One issue will be labor relations as union contracts expire. The consensus expectation is that casinos will retain their historically good relationship with unions and the effects of new contracts will be manageable.
- Regional casinos. Legacy gaming business throughout the country has been softening while there has been some speculation that the offset of sports betting and online wagering growth has been slowing.
- Digital gaming. If football wagering has been somewhat lower than expected so far this young season, it will put greater focus on the promise of operators to convert more revenues to profit rather than spend it in marketing wars. Anecdotally, at least, promotional spending in newer markets appears to be aggressive by at least some of the major operators.

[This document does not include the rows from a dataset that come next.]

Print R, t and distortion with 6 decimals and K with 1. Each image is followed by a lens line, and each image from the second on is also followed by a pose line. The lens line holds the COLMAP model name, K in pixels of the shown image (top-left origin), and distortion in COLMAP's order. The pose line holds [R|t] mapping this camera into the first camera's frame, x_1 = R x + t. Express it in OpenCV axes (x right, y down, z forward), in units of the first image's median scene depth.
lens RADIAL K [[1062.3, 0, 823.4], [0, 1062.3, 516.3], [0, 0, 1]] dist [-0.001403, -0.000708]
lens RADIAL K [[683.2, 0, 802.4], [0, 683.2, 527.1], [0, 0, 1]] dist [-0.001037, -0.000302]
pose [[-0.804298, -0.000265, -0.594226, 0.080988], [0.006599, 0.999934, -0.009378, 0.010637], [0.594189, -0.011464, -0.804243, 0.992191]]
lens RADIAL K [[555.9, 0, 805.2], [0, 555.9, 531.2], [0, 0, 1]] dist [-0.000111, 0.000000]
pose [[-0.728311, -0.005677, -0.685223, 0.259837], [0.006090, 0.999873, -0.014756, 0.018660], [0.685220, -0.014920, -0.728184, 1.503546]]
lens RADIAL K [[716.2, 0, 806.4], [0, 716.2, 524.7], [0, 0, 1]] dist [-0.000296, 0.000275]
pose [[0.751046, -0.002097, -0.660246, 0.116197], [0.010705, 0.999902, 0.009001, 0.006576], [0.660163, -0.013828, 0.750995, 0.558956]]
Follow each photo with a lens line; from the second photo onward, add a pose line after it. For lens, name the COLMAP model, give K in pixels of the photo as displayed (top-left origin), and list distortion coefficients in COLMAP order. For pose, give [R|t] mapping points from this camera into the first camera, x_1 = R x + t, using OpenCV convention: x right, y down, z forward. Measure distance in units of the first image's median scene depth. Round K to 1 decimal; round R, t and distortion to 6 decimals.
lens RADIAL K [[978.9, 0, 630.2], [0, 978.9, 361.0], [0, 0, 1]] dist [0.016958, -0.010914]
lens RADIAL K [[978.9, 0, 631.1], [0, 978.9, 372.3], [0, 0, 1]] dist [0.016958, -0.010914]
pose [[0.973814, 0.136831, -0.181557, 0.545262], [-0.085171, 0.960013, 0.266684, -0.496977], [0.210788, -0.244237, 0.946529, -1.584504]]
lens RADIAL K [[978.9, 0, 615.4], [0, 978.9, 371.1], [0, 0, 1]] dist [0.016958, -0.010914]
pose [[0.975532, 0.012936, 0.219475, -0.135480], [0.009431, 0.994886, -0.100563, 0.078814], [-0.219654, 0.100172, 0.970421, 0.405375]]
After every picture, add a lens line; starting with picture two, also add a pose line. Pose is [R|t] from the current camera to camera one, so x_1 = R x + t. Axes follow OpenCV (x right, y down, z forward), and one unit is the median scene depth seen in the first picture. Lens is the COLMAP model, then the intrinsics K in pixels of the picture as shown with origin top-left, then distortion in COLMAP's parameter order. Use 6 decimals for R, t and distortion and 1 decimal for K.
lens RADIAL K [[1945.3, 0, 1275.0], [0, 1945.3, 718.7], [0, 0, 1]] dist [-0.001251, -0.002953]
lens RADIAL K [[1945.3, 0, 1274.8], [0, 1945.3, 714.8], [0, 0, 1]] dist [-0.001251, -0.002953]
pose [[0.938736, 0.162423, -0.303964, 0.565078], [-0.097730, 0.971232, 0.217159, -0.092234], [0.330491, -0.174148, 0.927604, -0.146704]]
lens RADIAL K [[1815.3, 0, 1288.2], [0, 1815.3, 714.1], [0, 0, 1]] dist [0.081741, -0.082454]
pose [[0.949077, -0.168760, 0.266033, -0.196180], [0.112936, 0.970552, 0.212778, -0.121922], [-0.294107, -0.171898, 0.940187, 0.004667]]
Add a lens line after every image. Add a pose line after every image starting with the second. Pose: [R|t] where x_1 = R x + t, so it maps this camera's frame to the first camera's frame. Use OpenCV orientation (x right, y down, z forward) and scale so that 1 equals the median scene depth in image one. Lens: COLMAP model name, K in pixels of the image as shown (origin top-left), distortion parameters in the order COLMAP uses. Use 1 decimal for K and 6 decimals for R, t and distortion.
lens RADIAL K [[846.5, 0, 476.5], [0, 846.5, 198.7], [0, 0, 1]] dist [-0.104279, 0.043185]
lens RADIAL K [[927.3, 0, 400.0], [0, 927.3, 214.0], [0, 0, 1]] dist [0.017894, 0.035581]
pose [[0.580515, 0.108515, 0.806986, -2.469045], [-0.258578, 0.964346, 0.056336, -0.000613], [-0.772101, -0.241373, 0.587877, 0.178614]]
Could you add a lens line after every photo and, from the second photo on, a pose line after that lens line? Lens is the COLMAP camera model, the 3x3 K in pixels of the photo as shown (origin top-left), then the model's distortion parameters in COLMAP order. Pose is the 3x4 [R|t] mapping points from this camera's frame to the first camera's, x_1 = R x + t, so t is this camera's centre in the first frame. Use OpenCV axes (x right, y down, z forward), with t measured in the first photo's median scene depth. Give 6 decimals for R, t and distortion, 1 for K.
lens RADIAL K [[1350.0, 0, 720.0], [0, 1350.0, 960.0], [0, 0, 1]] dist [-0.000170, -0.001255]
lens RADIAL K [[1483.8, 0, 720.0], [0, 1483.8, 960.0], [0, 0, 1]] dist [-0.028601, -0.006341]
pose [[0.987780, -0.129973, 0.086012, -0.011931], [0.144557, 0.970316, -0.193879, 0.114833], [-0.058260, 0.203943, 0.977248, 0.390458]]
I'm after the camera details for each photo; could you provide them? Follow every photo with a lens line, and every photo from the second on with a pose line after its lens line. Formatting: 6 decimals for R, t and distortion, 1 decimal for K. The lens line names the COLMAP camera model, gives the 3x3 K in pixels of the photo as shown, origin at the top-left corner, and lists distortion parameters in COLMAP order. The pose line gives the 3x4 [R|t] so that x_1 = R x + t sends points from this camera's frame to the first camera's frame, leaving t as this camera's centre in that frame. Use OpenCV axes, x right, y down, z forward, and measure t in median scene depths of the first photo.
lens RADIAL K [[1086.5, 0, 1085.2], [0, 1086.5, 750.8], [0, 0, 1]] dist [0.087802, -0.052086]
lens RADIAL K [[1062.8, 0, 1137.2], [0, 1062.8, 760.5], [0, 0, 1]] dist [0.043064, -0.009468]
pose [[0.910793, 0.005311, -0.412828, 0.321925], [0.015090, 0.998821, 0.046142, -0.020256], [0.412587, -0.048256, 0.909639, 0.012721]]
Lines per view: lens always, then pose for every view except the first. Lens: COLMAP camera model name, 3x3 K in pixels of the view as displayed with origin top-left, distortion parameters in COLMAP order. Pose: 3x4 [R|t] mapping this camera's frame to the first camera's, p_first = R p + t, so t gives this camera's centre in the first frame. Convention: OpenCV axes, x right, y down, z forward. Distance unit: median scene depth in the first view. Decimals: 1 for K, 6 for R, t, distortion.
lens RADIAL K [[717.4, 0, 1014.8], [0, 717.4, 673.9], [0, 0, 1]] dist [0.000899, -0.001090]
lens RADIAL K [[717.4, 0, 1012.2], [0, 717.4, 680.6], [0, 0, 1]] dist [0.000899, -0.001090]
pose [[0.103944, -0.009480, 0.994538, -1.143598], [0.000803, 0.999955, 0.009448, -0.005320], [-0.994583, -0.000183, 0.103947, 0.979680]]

- Suppliers. So far, concerns over what happens in the economy does not appear to be spilling over onto suppliers who continue to appear to have flowing pipelines of orders for new products. Companies with games on participation leases and financial services providers like Everi can offer objective insight into gaming trends.
- The economy. It seems like we’ve been waiting on a recession and other “lagging” effects of tighter Federal Reserve policies and of inflation since Grover Cleveland was president. We’ll be studiously reading those tea leaves again.
- Macau has been two stories. One is the loudly proclaimed rebound from Covid shutdowns and the ability to convert a greater portion of revenue into profits as casinos shift to direct marketing to high rollers by cutting out the middle men—junket operators.
And that is a good story, but we’ll wait to see if gaming revenues return to pre-Covid levels before calling an all-clear.
The other story is about the government requiring spending on non-gaming attractions to make Macau a powerful destination. We’re skeptical. Macau historically was a backwater Portuguese trading post. It wasn’t the Florence or Paris of the east and every report about casinos spending millions of dollars to rebuild the glory that never was leaves us a little, well, uninspired.
The longer-term story in Asia, and internationally, may be the rise of competing markets – Singapore, Philippines, Korea, maybe Thailand, and eventually Dubai, Japan and perhaps elsewhere.